======== Data listing ========

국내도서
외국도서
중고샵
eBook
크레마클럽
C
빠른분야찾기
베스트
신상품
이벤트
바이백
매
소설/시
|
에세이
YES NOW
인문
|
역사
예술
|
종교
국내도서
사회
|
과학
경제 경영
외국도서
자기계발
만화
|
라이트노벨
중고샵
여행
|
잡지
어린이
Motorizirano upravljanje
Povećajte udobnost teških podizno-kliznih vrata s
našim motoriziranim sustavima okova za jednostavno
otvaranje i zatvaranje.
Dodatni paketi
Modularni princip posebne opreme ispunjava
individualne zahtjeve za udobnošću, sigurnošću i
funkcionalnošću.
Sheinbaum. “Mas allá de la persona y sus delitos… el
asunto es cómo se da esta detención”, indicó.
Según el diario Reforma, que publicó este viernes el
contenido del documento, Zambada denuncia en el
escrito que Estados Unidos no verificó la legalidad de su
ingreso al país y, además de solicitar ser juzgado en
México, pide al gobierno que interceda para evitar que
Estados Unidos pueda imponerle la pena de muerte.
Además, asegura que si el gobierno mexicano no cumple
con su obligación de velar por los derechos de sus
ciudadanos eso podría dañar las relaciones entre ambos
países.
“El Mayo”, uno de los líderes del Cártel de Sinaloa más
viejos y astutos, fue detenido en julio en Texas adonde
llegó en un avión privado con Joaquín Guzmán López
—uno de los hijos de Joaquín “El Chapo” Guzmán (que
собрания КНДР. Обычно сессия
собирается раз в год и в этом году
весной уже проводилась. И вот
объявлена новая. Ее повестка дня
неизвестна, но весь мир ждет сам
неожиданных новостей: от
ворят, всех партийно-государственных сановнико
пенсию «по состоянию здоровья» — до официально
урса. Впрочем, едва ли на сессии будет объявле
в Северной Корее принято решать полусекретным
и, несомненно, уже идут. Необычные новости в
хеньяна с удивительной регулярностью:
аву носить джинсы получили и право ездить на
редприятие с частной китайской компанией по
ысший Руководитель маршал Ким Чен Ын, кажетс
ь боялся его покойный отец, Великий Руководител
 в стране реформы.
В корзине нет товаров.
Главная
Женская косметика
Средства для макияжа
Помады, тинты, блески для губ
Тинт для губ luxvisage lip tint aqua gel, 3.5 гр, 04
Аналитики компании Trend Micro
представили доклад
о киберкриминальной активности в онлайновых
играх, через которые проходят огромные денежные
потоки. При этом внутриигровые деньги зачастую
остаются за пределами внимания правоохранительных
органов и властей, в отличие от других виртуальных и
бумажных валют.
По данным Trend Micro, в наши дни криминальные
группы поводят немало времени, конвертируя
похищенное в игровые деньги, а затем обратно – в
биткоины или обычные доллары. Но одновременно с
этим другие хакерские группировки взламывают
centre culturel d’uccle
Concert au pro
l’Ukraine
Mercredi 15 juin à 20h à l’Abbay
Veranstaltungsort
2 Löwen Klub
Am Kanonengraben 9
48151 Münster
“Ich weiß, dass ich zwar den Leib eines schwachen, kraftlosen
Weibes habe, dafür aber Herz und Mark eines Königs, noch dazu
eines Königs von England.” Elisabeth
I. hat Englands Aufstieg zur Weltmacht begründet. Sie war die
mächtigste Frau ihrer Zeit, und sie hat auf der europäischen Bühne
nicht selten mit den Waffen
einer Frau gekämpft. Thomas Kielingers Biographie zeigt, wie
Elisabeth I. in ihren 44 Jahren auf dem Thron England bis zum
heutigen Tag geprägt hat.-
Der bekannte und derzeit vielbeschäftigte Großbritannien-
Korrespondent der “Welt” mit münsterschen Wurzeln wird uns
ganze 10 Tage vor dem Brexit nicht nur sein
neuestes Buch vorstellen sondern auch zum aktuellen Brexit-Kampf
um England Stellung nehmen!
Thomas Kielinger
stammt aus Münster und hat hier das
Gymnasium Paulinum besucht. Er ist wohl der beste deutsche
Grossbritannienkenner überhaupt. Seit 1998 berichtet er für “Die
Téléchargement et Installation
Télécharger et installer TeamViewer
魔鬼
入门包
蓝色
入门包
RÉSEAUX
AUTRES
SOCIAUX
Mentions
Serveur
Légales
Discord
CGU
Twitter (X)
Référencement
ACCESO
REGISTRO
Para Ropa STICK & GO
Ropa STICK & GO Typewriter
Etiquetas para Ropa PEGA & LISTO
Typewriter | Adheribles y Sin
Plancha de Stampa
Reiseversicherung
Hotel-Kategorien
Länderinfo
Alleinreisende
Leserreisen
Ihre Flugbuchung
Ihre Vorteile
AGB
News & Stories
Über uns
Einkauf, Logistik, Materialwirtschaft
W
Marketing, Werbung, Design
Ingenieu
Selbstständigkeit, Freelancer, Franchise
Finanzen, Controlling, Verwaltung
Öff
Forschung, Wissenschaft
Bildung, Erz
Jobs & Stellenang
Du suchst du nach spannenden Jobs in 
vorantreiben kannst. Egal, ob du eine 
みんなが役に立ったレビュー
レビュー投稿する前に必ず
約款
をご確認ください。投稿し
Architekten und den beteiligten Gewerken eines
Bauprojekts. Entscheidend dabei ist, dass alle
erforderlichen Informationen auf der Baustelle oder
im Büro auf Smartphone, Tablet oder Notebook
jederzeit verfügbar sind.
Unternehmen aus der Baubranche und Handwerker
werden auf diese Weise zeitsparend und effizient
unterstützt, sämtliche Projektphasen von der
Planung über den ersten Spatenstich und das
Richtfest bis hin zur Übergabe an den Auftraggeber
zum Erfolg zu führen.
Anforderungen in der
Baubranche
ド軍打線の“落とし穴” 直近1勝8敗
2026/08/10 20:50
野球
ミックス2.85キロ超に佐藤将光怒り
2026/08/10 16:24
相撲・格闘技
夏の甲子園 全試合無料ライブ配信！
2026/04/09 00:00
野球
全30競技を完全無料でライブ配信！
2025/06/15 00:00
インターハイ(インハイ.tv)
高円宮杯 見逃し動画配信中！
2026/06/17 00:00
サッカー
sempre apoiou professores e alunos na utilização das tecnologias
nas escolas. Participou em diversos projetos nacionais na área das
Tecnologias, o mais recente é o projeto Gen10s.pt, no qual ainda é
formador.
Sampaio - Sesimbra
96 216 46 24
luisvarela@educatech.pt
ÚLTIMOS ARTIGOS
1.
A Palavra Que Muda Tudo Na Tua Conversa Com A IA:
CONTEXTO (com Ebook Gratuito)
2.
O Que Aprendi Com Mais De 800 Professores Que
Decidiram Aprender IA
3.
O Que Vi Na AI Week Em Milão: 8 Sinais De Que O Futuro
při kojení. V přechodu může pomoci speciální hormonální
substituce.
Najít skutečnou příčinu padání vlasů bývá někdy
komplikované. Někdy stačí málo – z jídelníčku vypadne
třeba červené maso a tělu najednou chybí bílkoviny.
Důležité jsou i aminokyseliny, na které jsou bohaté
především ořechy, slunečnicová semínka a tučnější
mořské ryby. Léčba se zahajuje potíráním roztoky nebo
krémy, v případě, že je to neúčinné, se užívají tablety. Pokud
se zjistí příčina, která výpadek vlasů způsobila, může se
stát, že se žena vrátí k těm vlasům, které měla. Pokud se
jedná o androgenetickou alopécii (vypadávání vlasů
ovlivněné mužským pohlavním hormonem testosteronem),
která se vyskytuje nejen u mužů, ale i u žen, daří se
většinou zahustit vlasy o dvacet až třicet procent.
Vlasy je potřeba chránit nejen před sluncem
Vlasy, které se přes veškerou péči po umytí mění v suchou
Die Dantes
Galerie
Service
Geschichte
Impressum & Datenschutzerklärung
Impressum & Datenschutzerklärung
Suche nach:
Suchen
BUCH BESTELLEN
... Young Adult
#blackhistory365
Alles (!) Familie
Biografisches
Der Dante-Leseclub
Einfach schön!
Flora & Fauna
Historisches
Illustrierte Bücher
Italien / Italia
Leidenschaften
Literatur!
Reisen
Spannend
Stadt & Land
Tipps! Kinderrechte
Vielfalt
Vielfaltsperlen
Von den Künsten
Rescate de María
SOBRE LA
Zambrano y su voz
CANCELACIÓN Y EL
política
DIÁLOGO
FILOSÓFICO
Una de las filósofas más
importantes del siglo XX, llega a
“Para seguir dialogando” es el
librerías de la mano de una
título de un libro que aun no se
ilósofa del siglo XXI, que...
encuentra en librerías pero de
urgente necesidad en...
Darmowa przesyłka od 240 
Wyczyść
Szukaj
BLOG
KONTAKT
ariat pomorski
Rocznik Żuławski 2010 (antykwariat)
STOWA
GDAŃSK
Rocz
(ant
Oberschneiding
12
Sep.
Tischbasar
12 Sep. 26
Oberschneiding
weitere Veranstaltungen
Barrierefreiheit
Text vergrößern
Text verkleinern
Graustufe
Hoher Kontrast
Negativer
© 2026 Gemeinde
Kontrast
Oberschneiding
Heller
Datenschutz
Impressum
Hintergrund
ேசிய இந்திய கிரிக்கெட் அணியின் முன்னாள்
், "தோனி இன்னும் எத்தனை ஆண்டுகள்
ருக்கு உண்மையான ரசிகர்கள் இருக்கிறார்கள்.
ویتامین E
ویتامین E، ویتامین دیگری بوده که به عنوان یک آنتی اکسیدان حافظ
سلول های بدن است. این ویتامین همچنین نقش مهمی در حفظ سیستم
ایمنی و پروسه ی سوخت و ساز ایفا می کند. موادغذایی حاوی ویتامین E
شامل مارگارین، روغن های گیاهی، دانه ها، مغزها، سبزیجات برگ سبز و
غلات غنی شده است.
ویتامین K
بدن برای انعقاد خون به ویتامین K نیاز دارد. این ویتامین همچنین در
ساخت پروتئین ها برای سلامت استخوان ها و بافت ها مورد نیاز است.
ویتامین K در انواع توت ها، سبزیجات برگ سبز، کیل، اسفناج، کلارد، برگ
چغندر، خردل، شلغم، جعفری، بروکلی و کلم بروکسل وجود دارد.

========

• _Description of the task_:
Check each line of the records for the word "Micro" and extract those that contain it.

• _Solution_:
Аналитики компании Trend Micro
По данным Trend Micro, в наши дни криминальные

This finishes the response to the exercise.